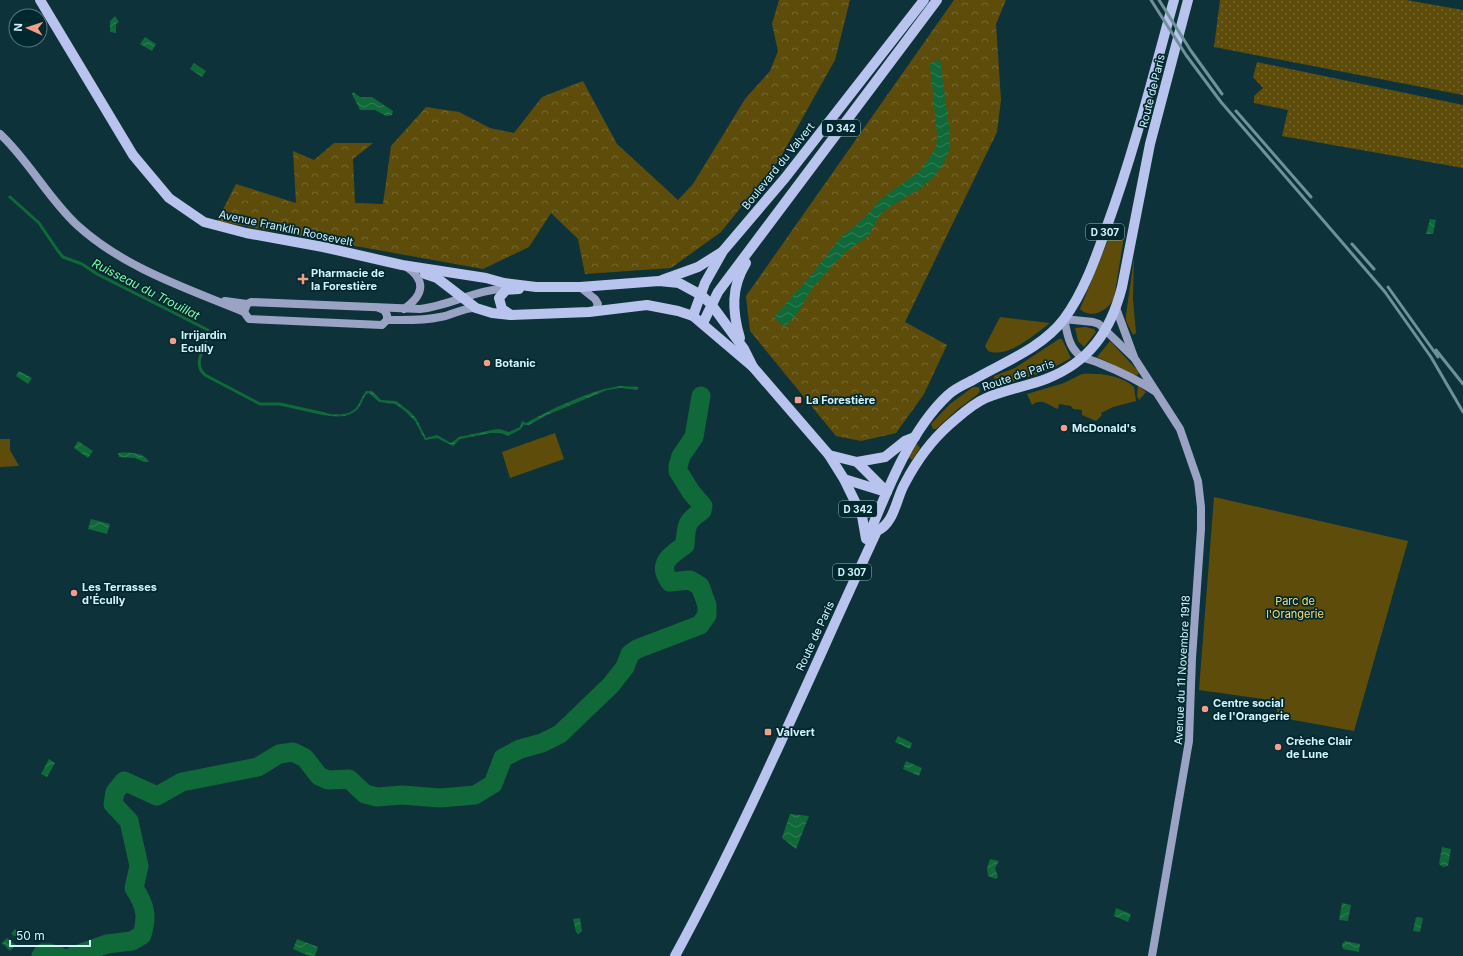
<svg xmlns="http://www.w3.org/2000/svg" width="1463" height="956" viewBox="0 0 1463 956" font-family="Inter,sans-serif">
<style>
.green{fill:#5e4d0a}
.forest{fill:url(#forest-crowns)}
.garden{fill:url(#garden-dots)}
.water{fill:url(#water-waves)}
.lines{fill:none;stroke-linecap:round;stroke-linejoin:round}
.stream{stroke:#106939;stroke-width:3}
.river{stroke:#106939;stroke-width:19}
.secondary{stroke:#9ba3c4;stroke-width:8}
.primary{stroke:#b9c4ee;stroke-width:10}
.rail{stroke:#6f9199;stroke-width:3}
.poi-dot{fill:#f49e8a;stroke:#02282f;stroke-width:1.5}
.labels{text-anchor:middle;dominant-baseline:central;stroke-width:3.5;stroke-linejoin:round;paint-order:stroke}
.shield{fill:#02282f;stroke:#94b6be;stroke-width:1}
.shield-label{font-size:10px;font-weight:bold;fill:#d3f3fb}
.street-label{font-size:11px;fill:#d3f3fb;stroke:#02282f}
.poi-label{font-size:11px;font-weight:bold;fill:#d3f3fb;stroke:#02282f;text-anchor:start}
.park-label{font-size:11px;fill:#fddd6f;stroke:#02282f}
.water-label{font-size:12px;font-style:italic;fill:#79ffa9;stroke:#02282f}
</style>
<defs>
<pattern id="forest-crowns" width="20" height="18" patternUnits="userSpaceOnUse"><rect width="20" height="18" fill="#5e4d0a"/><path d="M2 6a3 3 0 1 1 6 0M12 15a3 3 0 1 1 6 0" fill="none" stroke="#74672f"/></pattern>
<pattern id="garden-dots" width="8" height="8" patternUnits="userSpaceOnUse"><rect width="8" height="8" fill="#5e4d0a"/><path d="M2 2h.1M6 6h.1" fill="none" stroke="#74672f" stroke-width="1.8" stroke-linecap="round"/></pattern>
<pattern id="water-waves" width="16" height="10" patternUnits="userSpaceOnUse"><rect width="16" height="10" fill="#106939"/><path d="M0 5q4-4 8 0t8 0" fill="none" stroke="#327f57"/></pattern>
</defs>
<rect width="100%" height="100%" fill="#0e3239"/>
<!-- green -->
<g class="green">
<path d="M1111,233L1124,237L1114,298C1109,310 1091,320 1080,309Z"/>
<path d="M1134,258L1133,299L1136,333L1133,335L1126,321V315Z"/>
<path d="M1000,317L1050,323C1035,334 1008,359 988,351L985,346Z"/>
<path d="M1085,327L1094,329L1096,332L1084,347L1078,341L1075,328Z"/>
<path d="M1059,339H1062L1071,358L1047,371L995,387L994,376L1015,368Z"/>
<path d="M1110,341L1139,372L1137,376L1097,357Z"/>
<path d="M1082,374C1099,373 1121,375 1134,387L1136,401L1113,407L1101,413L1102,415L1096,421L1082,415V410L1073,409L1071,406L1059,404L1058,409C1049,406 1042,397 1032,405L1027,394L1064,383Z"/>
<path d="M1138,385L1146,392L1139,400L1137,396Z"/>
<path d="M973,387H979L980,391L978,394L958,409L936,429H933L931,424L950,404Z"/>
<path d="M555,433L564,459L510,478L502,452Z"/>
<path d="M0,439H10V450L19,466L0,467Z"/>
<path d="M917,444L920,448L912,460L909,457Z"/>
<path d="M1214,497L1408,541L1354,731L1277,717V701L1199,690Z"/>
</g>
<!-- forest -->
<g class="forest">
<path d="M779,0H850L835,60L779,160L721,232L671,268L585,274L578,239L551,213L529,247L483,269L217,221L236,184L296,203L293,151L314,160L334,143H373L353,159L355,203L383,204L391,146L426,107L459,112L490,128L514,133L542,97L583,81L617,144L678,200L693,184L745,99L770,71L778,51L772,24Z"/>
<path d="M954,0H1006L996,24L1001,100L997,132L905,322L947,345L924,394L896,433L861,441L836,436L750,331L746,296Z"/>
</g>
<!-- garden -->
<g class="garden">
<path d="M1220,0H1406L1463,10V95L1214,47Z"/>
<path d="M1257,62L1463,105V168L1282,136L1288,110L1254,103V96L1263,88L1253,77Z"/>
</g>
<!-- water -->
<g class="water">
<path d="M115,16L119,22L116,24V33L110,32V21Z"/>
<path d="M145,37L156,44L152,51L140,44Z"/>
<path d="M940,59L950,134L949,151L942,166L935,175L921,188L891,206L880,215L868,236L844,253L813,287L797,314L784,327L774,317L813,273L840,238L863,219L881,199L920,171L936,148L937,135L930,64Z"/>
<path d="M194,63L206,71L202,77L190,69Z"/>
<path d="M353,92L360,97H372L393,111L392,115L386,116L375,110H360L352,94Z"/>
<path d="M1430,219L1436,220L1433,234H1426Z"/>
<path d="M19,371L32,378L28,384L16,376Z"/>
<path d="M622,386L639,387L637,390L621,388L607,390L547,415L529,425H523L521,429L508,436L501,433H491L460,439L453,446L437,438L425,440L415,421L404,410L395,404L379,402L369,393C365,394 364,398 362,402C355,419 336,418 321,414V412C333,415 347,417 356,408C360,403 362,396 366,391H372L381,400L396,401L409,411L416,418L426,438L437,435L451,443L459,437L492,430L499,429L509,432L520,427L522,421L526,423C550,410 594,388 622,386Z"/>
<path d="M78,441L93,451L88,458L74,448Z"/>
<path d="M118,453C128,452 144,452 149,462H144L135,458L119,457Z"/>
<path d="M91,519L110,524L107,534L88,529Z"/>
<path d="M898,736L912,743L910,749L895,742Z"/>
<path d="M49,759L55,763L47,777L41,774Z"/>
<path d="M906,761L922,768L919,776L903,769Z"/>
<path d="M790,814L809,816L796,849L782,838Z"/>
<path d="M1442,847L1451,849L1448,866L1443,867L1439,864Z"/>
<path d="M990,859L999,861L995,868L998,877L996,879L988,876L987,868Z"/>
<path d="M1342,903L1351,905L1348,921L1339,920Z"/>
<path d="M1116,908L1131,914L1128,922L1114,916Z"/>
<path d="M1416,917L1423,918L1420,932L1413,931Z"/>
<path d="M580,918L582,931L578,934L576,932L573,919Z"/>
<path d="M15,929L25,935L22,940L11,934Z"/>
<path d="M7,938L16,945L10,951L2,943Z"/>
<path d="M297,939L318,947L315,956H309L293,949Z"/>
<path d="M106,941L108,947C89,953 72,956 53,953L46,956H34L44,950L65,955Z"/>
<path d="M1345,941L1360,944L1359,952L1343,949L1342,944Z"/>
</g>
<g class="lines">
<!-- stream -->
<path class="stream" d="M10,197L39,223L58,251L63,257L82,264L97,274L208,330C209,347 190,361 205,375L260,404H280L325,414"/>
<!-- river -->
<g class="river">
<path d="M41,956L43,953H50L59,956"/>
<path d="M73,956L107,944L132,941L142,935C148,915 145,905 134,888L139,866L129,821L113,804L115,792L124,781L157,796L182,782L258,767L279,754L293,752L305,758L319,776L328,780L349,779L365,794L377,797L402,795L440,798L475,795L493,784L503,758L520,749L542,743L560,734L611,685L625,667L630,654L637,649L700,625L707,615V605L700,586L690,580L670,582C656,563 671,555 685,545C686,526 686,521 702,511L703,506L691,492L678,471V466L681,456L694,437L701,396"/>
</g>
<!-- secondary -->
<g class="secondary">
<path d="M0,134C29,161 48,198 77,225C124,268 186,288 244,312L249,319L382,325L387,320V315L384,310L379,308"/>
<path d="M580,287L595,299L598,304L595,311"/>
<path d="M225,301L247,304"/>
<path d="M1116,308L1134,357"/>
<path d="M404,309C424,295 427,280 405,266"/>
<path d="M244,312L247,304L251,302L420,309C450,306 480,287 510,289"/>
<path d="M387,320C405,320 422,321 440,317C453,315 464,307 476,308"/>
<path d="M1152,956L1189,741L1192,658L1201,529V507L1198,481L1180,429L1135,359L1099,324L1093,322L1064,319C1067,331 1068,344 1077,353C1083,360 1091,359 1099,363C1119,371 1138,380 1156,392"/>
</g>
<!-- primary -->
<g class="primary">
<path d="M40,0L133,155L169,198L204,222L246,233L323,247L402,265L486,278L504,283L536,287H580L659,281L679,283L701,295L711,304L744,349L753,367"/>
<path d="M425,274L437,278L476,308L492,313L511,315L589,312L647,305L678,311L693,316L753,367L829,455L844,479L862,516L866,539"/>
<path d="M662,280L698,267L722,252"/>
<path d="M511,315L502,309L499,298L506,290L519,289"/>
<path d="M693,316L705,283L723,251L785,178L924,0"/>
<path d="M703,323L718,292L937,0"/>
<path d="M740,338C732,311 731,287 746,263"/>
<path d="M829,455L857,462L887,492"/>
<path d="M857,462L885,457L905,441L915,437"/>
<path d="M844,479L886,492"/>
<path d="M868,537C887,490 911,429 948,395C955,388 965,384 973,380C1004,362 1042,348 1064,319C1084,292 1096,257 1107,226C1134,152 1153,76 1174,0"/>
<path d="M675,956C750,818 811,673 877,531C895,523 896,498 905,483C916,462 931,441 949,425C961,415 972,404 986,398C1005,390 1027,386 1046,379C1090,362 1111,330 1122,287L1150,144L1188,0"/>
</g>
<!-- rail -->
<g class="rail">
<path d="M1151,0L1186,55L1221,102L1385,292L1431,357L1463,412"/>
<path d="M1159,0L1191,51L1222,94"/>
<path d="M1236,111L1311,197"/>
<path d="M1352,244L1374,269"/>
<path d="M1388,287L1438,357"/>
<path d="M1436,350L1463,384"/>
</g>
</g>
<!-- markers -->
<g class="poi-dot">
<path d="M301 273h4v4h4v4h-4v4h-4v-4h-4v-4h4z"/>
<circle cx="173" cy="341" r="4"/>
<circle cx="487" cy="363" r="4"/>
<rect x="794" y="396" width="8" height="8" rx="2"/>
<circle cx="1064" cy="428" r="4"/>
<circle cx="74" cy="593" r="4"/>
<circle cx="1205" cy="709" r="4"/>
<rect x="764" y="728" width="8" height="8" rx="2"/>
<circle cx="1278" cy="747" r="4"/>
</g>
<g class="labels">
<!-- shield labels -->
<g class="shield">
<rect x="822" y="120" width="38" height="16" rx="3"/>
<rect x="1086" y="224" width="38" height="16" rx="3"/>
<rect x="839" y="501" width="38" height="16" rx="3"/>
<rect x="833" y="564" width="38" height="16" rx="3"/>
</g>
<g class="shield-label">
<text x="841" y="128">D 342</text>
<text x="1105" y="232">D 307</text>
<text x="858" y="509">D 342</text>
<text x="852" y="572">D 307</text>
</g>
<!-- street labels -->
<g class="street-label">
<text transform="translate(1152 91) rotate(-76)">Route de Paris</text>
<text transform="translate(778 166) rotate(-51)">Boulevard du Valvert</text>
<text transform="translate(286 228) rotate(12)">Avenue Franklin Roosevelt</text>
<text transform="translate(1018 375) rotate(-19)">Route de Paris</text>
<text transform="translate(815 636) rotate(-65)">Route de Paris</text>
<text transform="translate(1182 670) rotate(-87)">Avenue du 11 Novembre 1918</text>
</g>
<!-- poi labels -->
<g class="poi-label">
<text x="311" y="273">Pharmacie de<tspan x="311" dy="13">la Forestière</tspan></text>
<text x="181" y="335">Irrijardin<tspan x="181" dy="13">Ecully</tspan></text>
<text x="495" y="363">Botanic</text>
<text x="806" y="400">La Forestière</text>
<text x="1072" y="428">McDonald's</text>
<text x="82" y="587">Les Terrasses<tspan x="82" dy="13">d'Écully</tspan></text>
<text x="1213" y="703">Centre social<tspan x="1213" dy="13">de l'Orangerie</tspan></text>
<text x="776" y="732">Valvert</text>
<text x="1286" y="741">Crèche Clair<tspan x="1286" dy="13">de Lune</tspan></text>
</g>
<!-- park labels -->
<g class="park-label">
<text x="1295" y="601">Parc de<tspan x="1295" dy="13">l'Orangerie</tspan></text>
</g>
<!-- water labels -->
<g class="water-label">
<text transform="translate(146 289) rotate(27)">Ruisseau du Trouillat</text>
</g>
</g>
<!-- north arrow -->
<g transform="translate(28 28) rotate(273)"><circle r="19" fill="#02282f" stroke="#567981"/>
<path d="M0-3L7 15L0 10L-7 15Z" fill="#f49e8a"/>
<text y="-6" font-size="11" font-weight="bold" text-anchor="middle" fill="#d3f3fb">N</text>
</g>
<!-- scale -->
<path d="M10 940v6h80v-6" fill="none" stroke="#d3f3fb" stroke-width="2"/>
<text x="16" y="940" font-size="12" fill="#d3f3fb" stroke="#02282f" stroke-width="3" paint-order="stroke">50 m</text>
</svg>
* * * * * * *
#### Prompt
When a line in the material above includes "lines", report that line by copying it.

#### Final answer
.lines{fill:none;stroke-linecap:round;stroke-linejoin:round}
<g class="lines">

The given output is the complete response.